Directed by Maggie Carey
Written by Maggie Carey
The amount of time it takes to exhaust the goodwill one has accrued towards an overqualified and bursting ensemble cast is roughly 70 minutes, if The To Do List is any indication. The film’s high concept and its performers, from Aubrey Plaza to Connie Britton to Alia Shawkat to Clark Gregg, are enough to engender some interest for a while, but eventually, The To Do List peters out, squandering away its likability on a strange, ballsy-for-being-irresponsible message and a muddled third act.
Plaza is Brandy Klark, a cartoonish overachiever who just graduated from her Boise, Idaho high school as its valedictorian, even though most of the kids in her class mock her for her uptight nature and her virginity. Before she heads off to Georgetown University, Brandy is encouraged by her best friends to change up her life sexually, so she sets up to lose her virginity to a local rock-star-like lifeguard (Scott Porter). But first, Brandy figures that she needs some practice in other intimate matters, thus inspired to create the eponymous list and cross off all kinds of sexual activities, thanks in part to local boys who are more than happy to help her on her quest, despite not knowing her ulterior motive.
The To Do List is consistent only in wanting very badly to be raunchy and wacky, almost a high-school version of The 40-Year Old Virgin, as Brandy’s friends (Shawkat and Sarah Steele) and sister (Rachel Bilson) giddily mock her for not having gone all the way before going to college. And while Brandy is indeed an exceptionally awkward teenager, comically honest to her parents and nitpicky enough to correct a person’s grammar even when they’re trying to stick their tongue down her throat, she’s more enervating than endearing. Brandy’s lack of awareness of the world around her should be charming, and Plaza’s proven on Parks and Recreation that she’s an enormously gifted comic performer. But Brandy’s oblivious nature only serves to make her an inert, flat protagonist. Though she lusts after that lifeguard, it’s clear that her nerdy friend (Johnny Simmons) has eyes for her. When she expresses shock at the notion, after a series of sexual exploits with him, it’s hard not to wonder if Brandy has short-term memory loss.
The story gets in the way of The To Do List, which is at its best—unfortunately not often enough—when writer-director Maggie Carey just lets her cast riff on 1990s-era nostalgia and sex. Plaza, Porter, Shawkat, Bill Hader, Simmons, Christopher Mintz-Plasse, and Donald Glover are too winning for this movie to be a total bust, even if each scene offers an opportunity for laughter as well as a stumble or two. At barely 105 minutes, and with so many people popping up for a scene or two, The To Do List teases more than it pays off on its comic promise.

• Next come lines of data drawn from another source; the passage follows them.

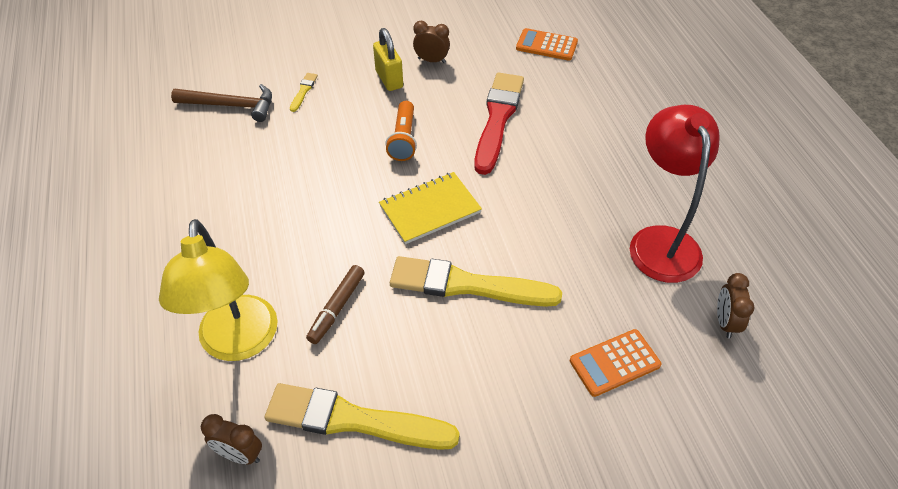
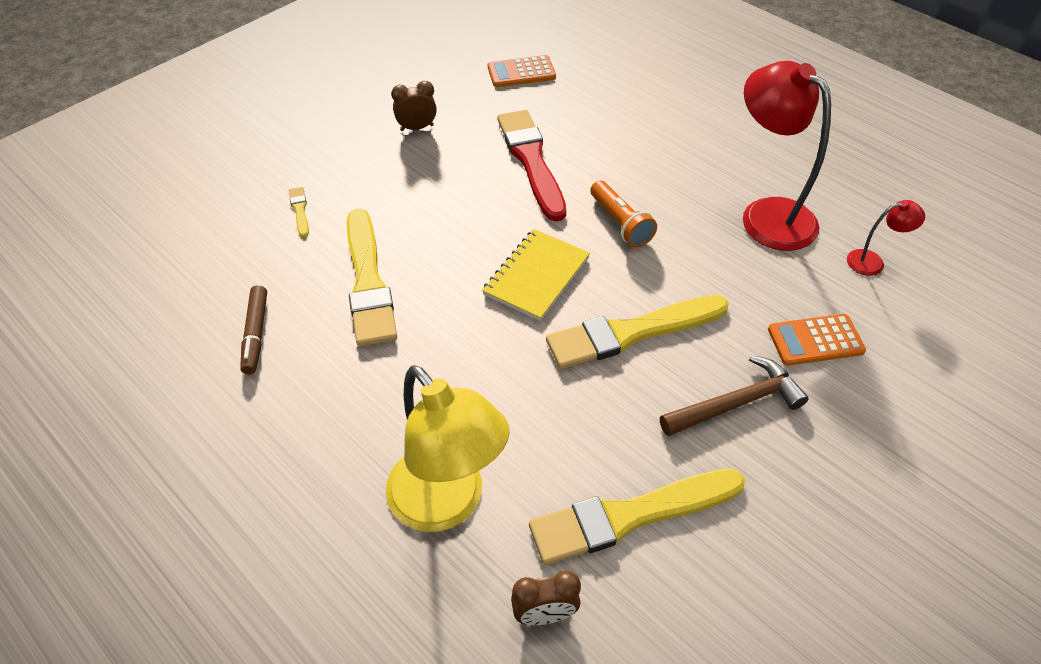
camera: 30 degrees left, 0 degrees up
(231, 105) = (225, 258): brown hammer -> brown hammer (737, 403)
(309, 162) = (368, 282): none -> yellow brush
(337, 308) = (522, 416): brown marker -> brown marker (256, 334)
(389, 79) = (386, 163): yellow padlock -> none
(403, 139) = (452, 218): orange flashlight -> orange flashlight (620, 223)
(614, 363) = (815, 340): orange calculator -> orange calculator turned 45 degrees clockwise
(725, 322) = (873, 262): brown clock -> red lamp

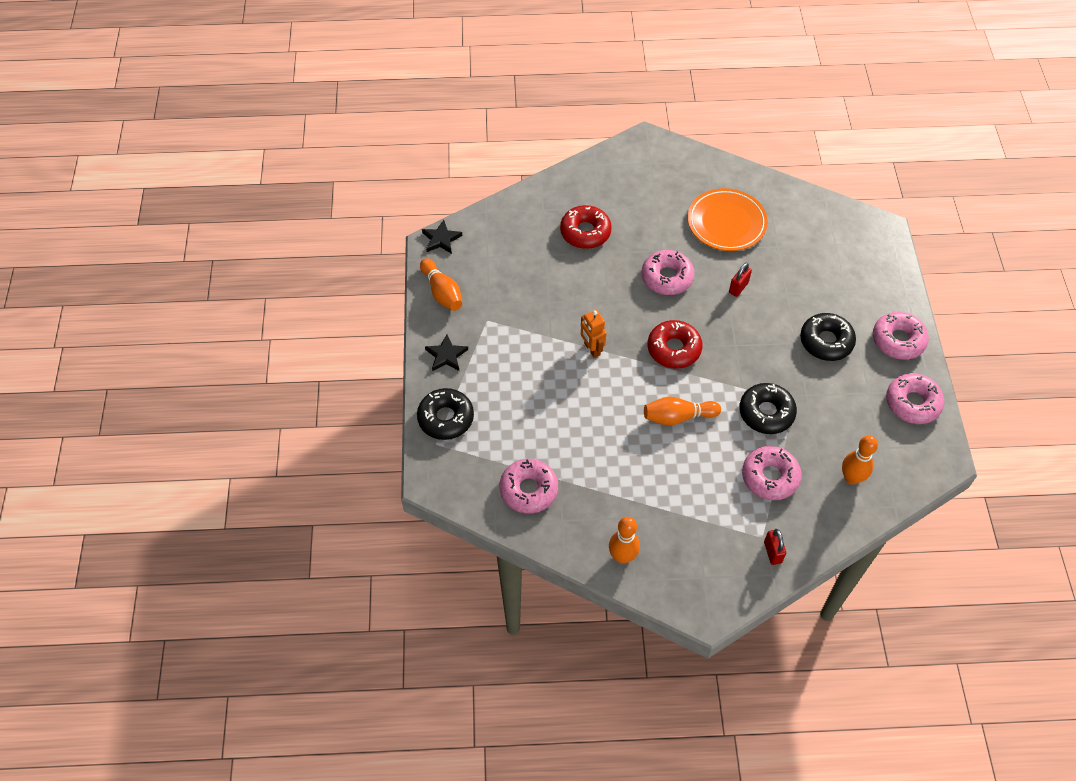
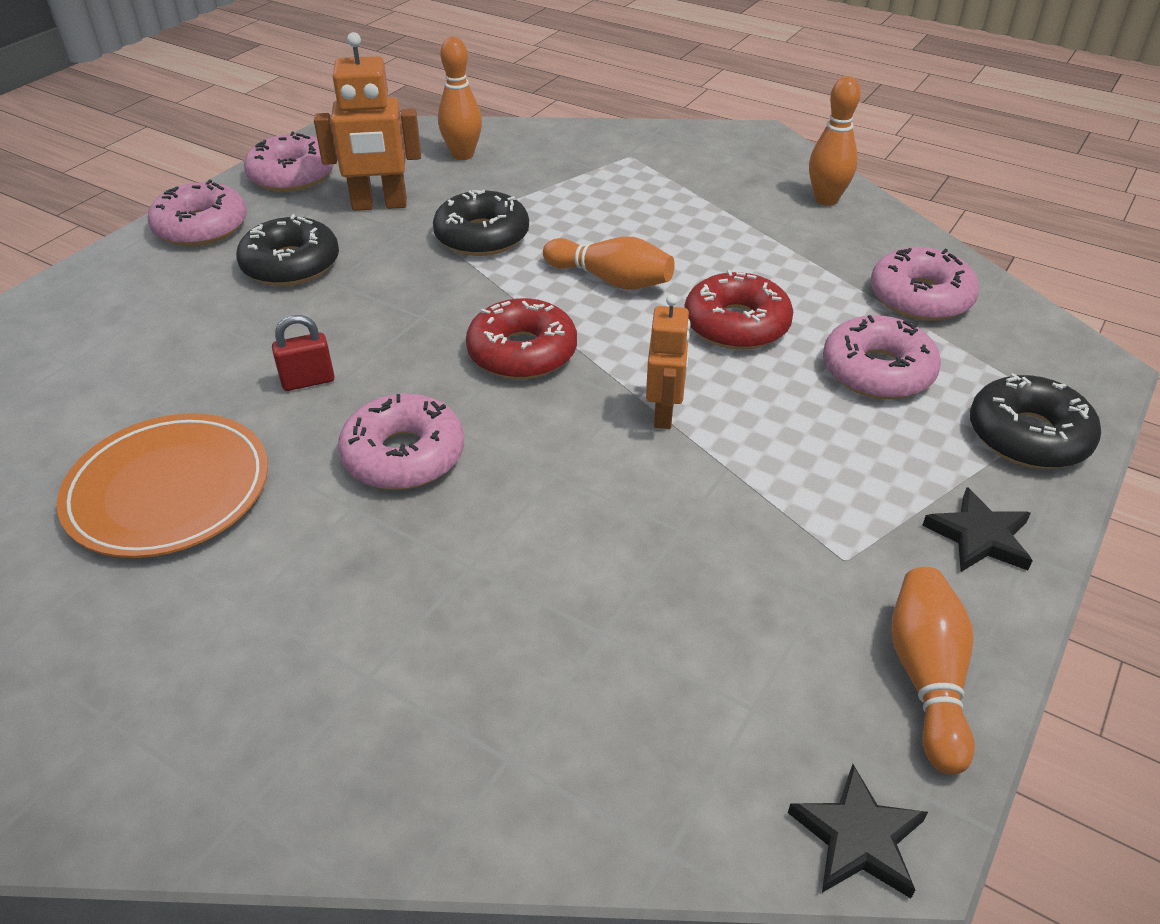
camera: 145 degrees left, 15 degrees down
(585, 232) = (463, 634): red donut -> red donut (736, 325)
(770, 477) = (558, 188): pink donut -> pink donut (877, 371)
(772, 552) = (632, 143): red padlock -> none
(841, 407) = (379, 205): none -> orange robot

As one example, Glover’s fellow Derrick Comedy troupe members, Dominic Dierkes and D.C. Pierson, are credited in the opening, but are literally on screen in one shot and have no lines of dialogue. They’ve got good agents to get that credit, but seeing them stranded, when they may have had scenes on the cutting room floor, is a bitter pill. The same could be said for Britton and Gregg, as Brandy’s parents; in their few scenes, both are quite enjoyable, partly because who can say no to Connie Britton and Clark Gregg? Considering their talents, and how important Brandy’s parents presumably would be to her sexual awakening, even if it’s to meddle in her goals, the two are criminally underused.

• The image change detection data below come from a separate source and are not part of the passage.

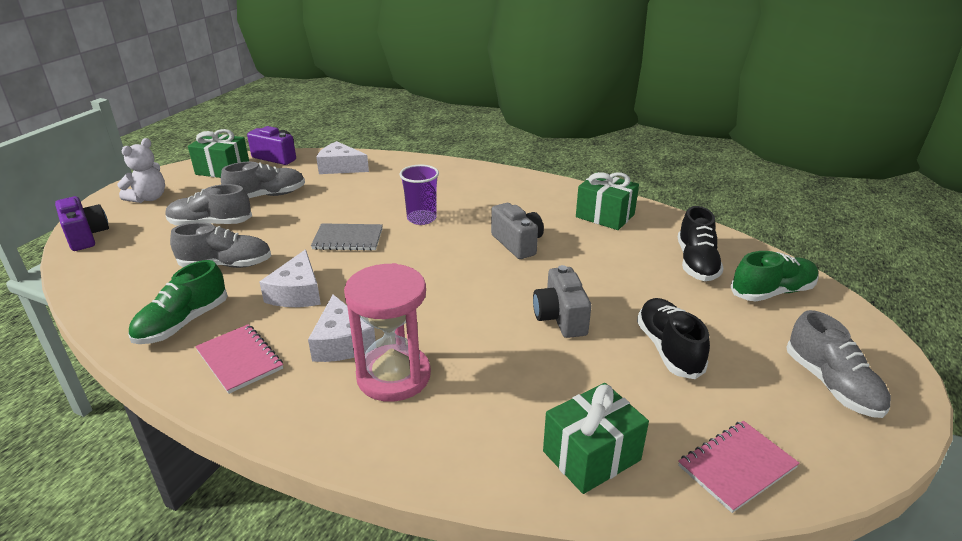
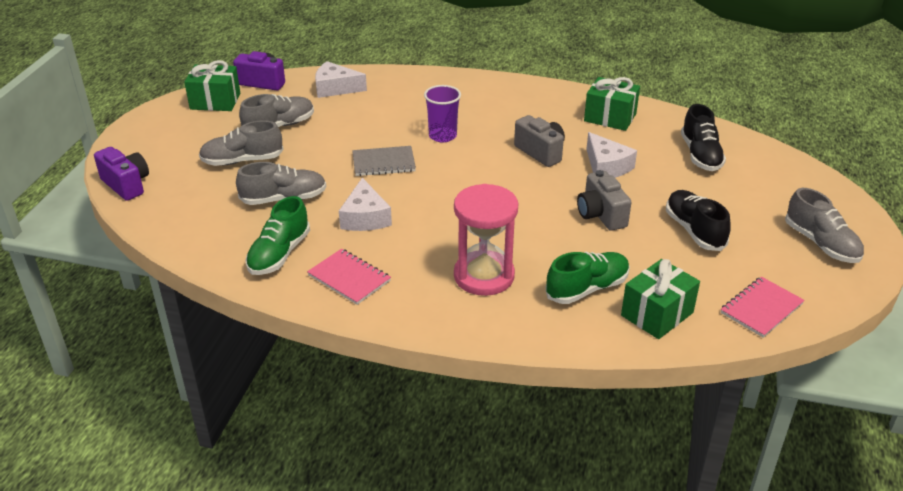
camera: 10 degrees left, 5 degrees up
(149, 198) = (160, 139): white teddy bear -> none
(341, 342) = (427, 255): white cheese -> white cheese (606, 166)
(772, 292) = (767, 175): green shoe -> green shoe (587, 289)

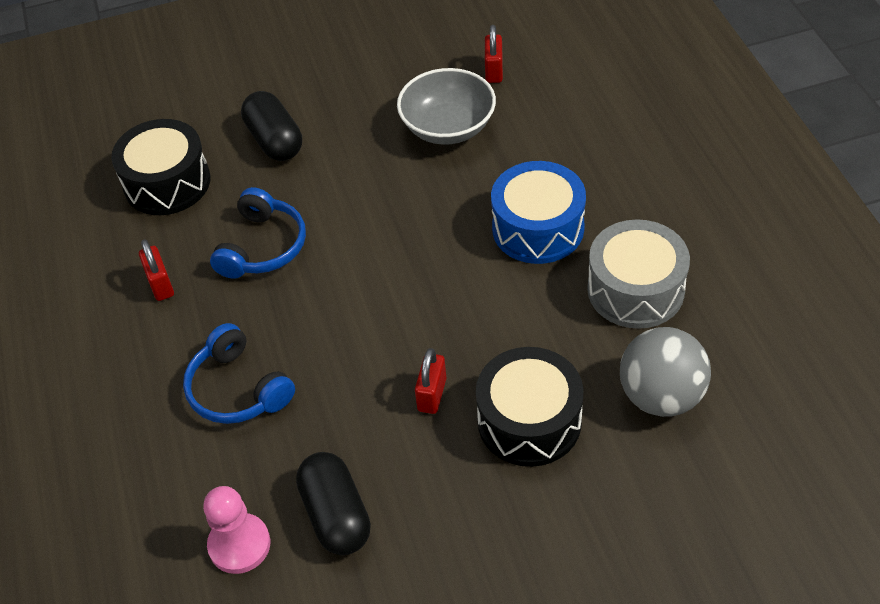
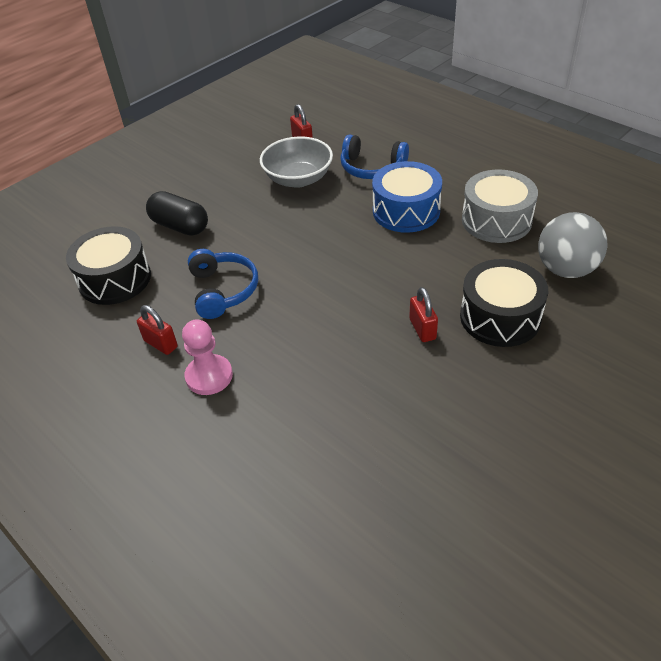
camera: 30 degrees left, 5 degrees down
(238, 389) = (278, 385): blue headphones -> blue headphones (372, 168)
(239, 545) = (367, 488): pink pawn -> pink pawn (209, 376)
(336, 515) = (422, 433): black capsule -> none

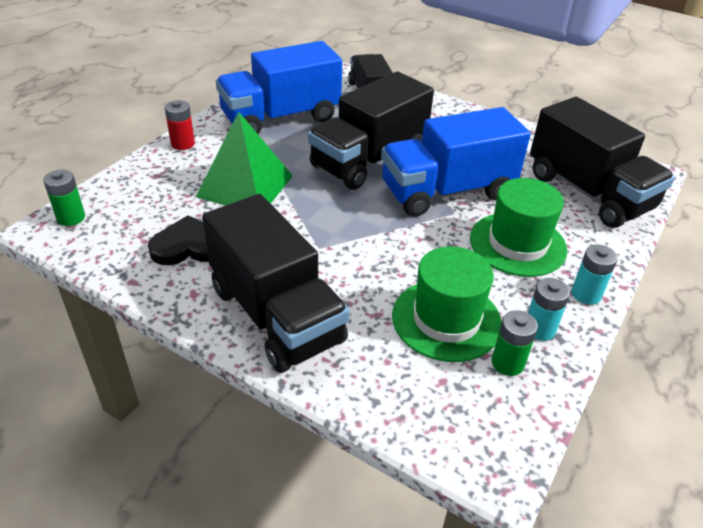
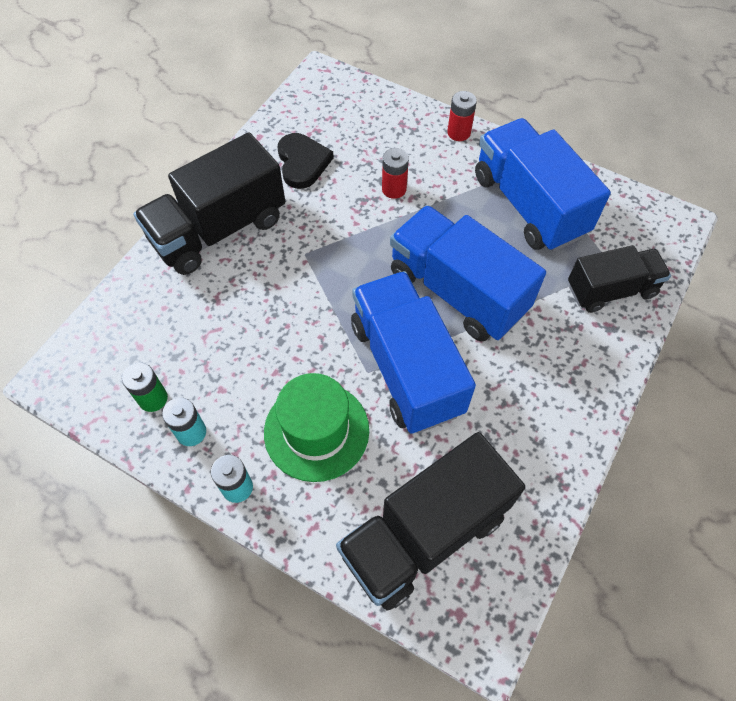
camera: 90 degrees right, 20 degrees up
(71, 218) = (335, 84): green battery -> none
(245, 186) = (394, 189): green pyramid -> red battery
(369, 160) = (457, 291): black truck -> blue truck
(446, 319) = (207, 353): green hat -> none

The To Do List, essentially, feels like a group of sketches all centered around the main concept, too scattershot and messy to be a true movie. In one late scene, the pool at which Brandy’s working is vandalized by the scoundrels at a rival country club. The scene is surprisingly educational, as it’s the first time we’re informed of the country club’s existence, let alone some half-cocked rivalry. The country club exists as a plot point to further exacerbate how aloof and selfish Brandy has become in her search of sexual gratification; because it only appears in this fashion, never naturally mentioned beforehand, it contributes to a leaden, misguided third act. Emphasizing that teenagers treat sex more seriously than they should may make sense after watching an anal-retentive lead treat sex as if it’s the SAT, but as a message to take into real life, it’s strange at best, inappropriate at worst.
The To Do List isn’t all bad, because a movie starring Aubrey Plaza, Donald Glover, Connie Britton, Alia Shawkat, Scott Porter, and more can’t be. A great cast, however, does not cure all cinematic ills, and this one can’t elevate themselves far enough above the shaky material. There are laughs strewn about The To Do List, drops of water in an arid landscape. When laughs don’t suffice, there’s a ton of gross-out gags, but going for a reaction of disgust is less palatable than going for a reaction of humor and recognition. The To Do List tries to look back at early-1990s America as an era of silly hedonism; that hedonism just doesn’t add up to a whole lot.